Leishmania major possesses, apparently uniquely, four families of ATG8-like genes, designated ATG8, ATG8A, ATG8B and ATG8C, and 25 genes in total. L. major ATG8 and examples from the ATG8A, ATG8B and ATG8C families are able to complement a Saccharomyces cerevisiae ATG8-deficient strain, indicating functional conservation. Whereas ATG8 has been shown to form putative autophagosomes during differentiation and starvation of L. major, ATG8A primarily form puncta in response to starvation-suggesting a role for ATG8A in starvation-induced autophagy. Recombinant ATG8A was processed at the scissile glycine by recombinant ATG4.2 but not ATG4.1 cysteine peptidases of L. major and, consistent with this, ATG4.2-deficient L. major mutants were unable to process ATG8A and were less able to withstand starvation than wild-type cells. GFP-ATG8-containing puncta were less abundant in ATG4.2 overexpression lines, in which unlipidated ATG8 predominated, which is consistent with ATG4.2 being an ATG8-deconjugating enzyme as well as an ATG8A-processing enzyme. In contrast, recombinant ATG8, ATG8B and ATG8C were all processed by ATG4.1, but not by ATG4.2. ATG8B and ATG8C both have a distinct subcellular location close to the flagellar pocket, but the occurrence of the GFP-labeled puncta suggest that they do not have a role in autophagy.

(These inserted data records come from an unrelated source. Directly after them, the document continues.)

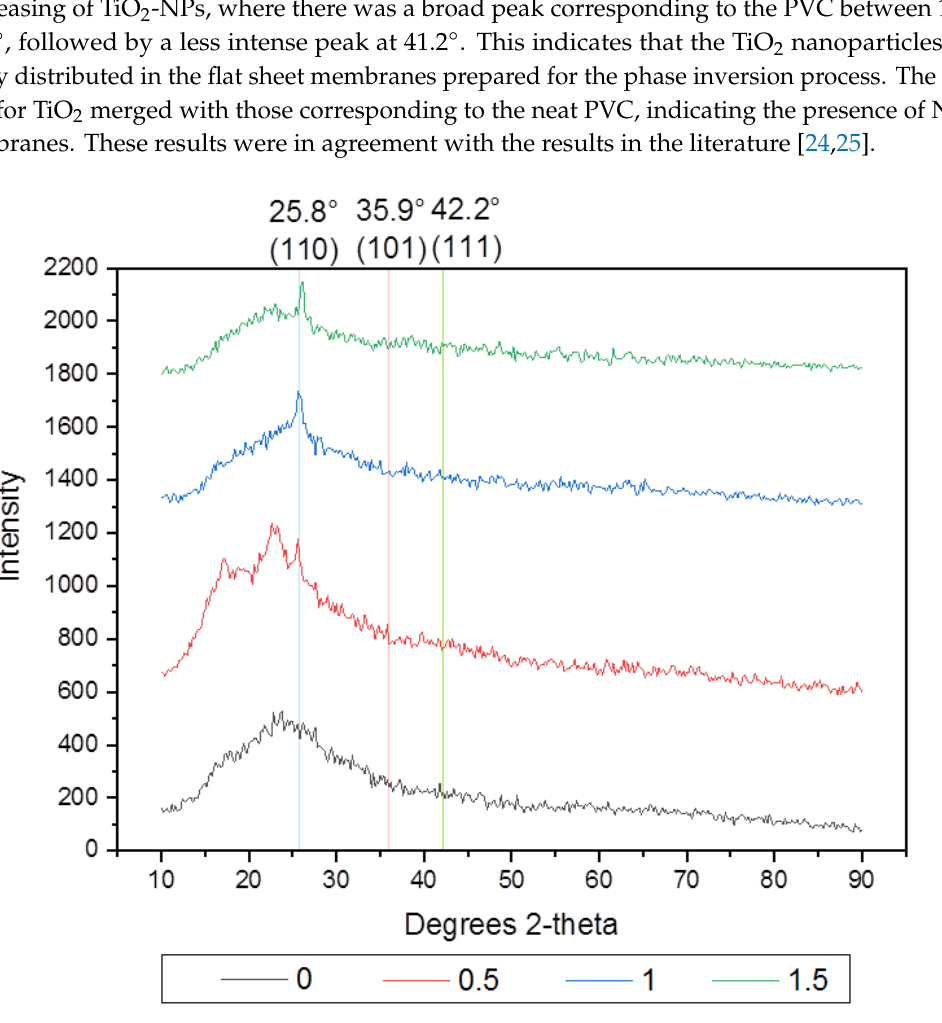
Figure 5. X-ray di ff raction (XRD) spectra of the PVC and PVC / TiO 2 NPs Figure 5. X-ray diffraction (XRD) spectra of the PVC and PVC/TiO 2 NPs membranes.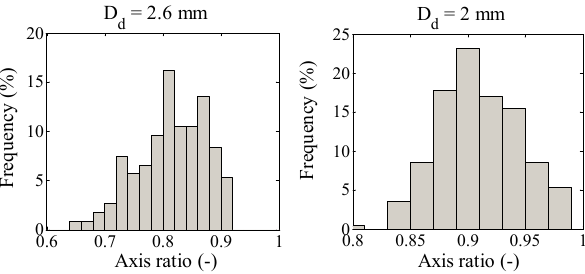
Figure 3. Distribution of axis ratio of drops measured in the BERGAME aerosol chamber over a sample of 200 drops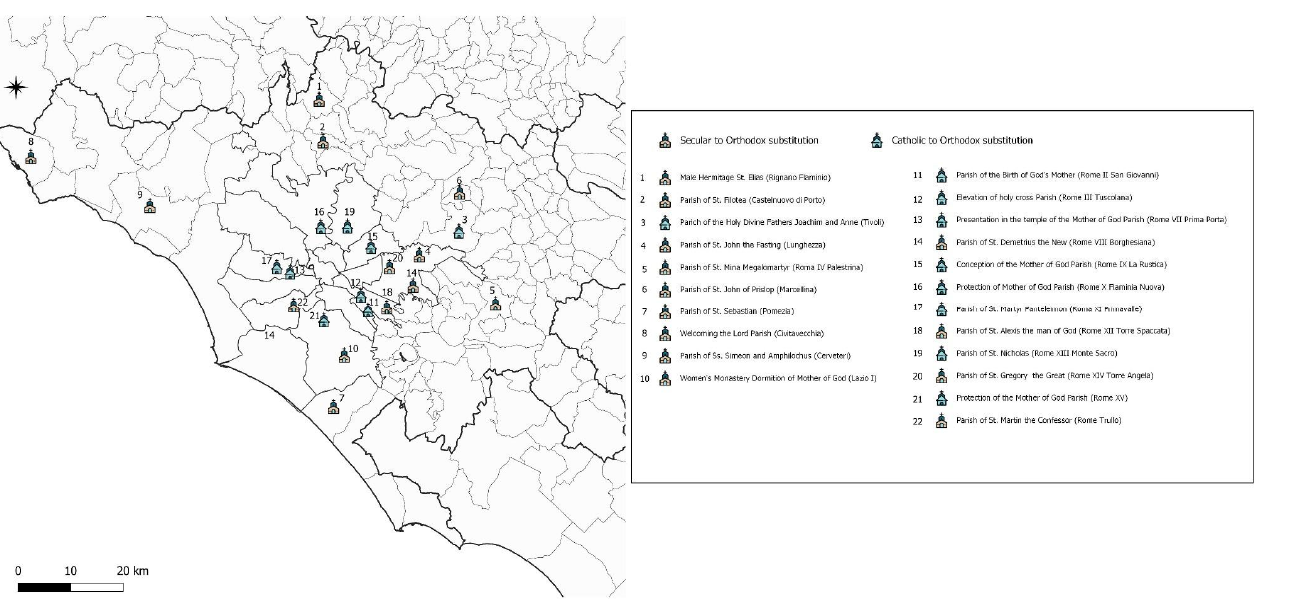
Figure 2. Classification of architectural typologies on the basis of (1) secular to Orthodox substitution; (2) Catholic to Orthodox substitution in the Metropolitan City of Rome. Source: Cartographic elaboration by SO on data of Cozma and Giorda (2020).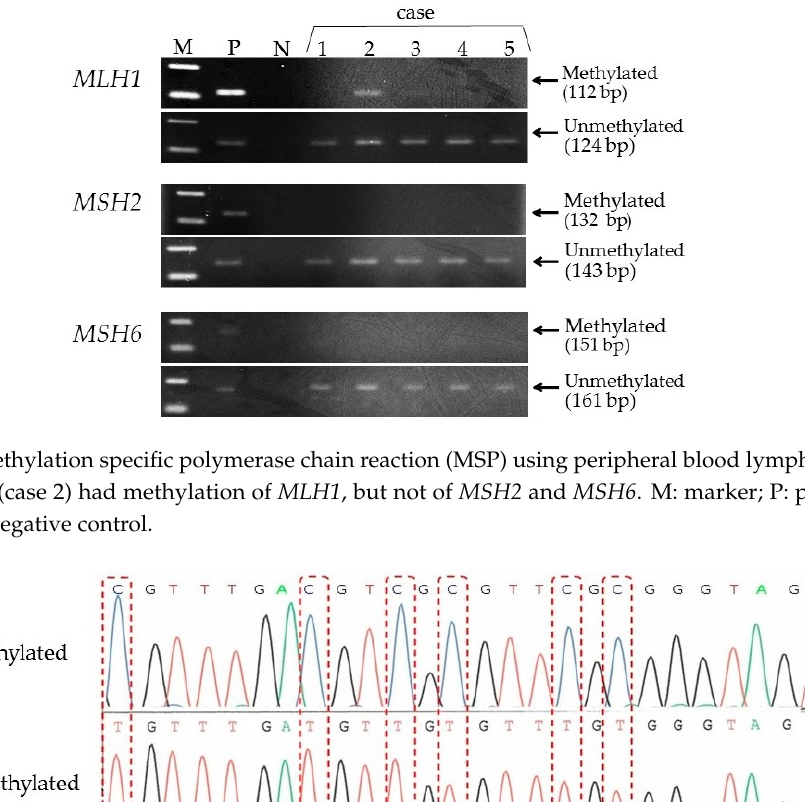
Table 3. Amsterdam II Criteria and revised Bethesda guidelines.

L. major genes encoding possible ATG5, ATG10 and ATG12 homologues were found to complement their respective S. cerevisiae mutants, and ATG12 localized in part to ATG8-containing puncta, suggestive of a functional ATG5-ATG12 conjugation pathway in the parasite. L. major ATG12 is unusual as it requires C-terminal processing by an as yet unidentified peptidase.

摘要

硕大利什曼原虫显然独特地拥有四个类似ATG8的基因家族,分别命名为ATG8、ATG8A、ATG8B和ATG8C,总共25个基因。硕大利什曼原虫的ATG8以及ATG8A、ATG8B和ATG8C家族的示例能够互补酿酒酵母ATG8缺陷型菌株,表明功能保守。虽然已证明ATG8在硕大利什曼原虫的分化和饥饿期间形成假定的自噬体,但ATG8A主要在饥饿时形成斑点,这表明ATG8A在饥饿诱导的自噬中起作用。重组ATG8A由重组ATG4.2在可裂解甘氨酸处进行加工,但不由硕大利什曼原虫的ATG4.1半胱氨酸肽酶加工,与此一致的是,ATG4.2缺陷型硕大利什曼原虫突变体无法加工ATG8A,并且比野生型细胞更难以耐受饥饿。在ATG4.2过表达系中,含GFP-ATG8的斑点较少,其中未脂化的ATG8占主导,这与ATG4.2是一种ATG8去偶联酶以及一种ATG8A加工酶一致。相反,重组ATG8、ATG8B和ATG8C均由ATG4.1加工,但不由ATG4.2加工。ATG8B和ATG8C都有一个靠近鞭毛囊的独特亚细胞定位,但GFP标记斑点的出现表明它们在自噬中不起作用。发现编码可能的ATG5、ATG10和ATG12同源物的硕大利什曼原虫基因能够互补各自的酿酒酵母突变体,并且ATG12部分定位于含ATG8的斑点,提示该寄生虫中存在功能性的ATG5-ATG12偶联途径。硕大利什曼原虫的ATG12不同寻常,因为它需要一种尚未鉴定的肽酶进行C末端加工。